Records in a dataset
##########

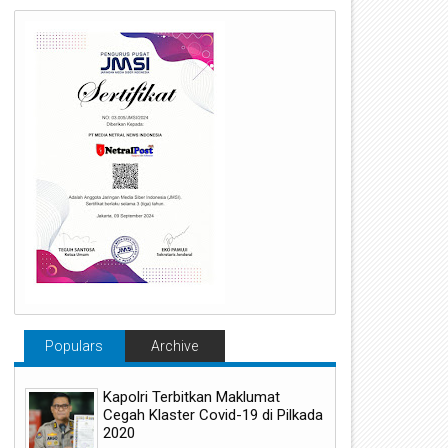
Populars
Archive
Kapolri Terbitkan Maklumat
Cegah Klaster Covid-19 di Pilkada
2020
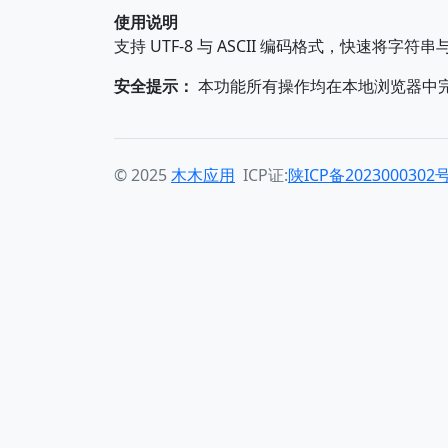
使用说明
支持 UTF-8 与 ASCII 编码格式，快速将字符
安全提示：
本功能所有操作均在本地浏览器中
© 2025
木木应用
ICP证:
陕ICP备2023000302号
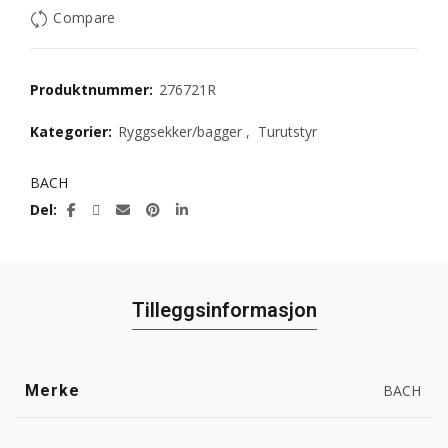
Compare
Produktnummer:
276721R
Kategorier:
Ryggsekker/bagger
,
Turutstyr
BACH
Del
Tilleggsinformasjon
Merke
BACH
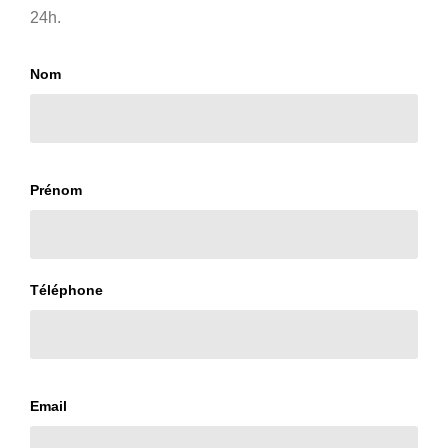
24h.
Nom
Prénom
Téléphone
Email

##########

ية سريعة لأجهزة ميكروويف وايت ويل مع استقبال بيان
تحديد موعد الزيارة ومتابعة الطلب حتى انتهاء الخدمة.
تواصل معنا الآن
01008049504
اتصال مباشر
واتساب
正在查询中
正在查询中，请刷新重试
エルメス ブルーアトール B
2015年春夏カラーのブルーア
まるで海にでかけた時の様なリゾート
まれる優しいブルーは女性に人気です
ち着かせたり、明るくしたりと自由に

##########

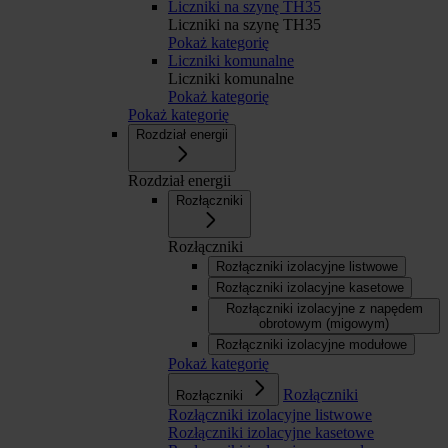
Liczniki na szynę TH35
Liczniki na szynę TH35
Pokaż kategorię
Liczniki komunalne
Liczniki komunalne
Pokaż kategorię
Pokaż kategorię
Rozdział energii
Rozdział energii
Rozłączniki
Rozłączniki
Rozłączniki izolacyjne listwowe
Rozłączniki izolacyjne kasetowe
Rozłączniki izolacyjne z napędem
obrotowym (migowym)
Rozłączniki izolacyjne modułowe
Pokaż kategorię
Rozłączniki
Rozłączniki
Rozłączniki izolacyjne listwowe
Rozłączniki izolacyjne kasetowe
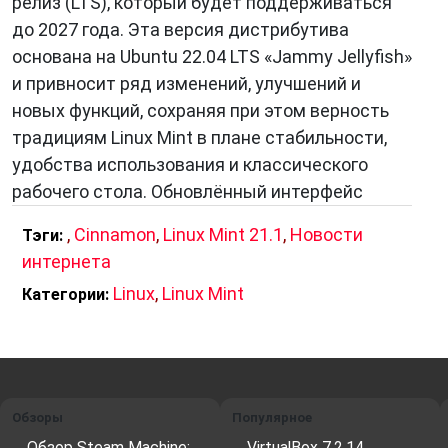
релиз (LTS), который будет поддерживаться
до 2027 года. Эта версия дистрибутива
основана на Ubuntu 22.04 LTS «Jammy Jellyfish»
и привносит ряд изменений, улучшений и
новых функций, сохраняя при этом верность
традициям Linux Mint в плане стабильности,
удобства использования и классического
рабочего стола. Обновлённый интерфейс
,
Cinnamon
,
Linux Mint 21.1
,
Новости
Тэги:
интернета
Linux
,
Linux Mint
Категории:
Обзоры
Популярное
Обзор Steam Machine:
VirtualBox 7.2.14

##########

Required work. Please lay out the listing from the line with "релиз (LTS), который будет поддерживаться" up to and including the line with "VirtualBox 7.2.14" as a Markdown table with the columns Row and Line. Put each line's row number under Row and the line itself under Line, and omit any blank lines.

Result of the exercise.
| Row | Line |
|---|---|
| 1 | релиз (LTS), который будет поддерживаться |
| 2 | до 2027 года. Эта версия дистрибутива |
| 3 | основана на Ubuntu 22.04 LTS «Jammy Jellyfish» |
| 4 | и привносит ряд изменений, улучшений и |
| 5 | новых функций, сохраняя при этом верность |
| 6 | традициям Linux Mint в плане стабильности, |
| 7 | удобства использования и классического |
| 8 | рабочего стола. Обновлённый интерфейс |
| 9 | , |
| 10 | Cinnamon |
| 11 | , |
| 12 | Linux Mint 21.1 |
| 13 | , |
| 14 | Новости |
| 15 | Тэги: |
| 16 | интернета |
| 17 | Linux |
| 18 | , |
| 19 | Linux Mint |
| 20 | Категории: |
| 21 | Обзоры |
| 22 | Популярное |
| 23 | Обзор Steam Machine: |
| 24 | VirtualBox 7.2.14 |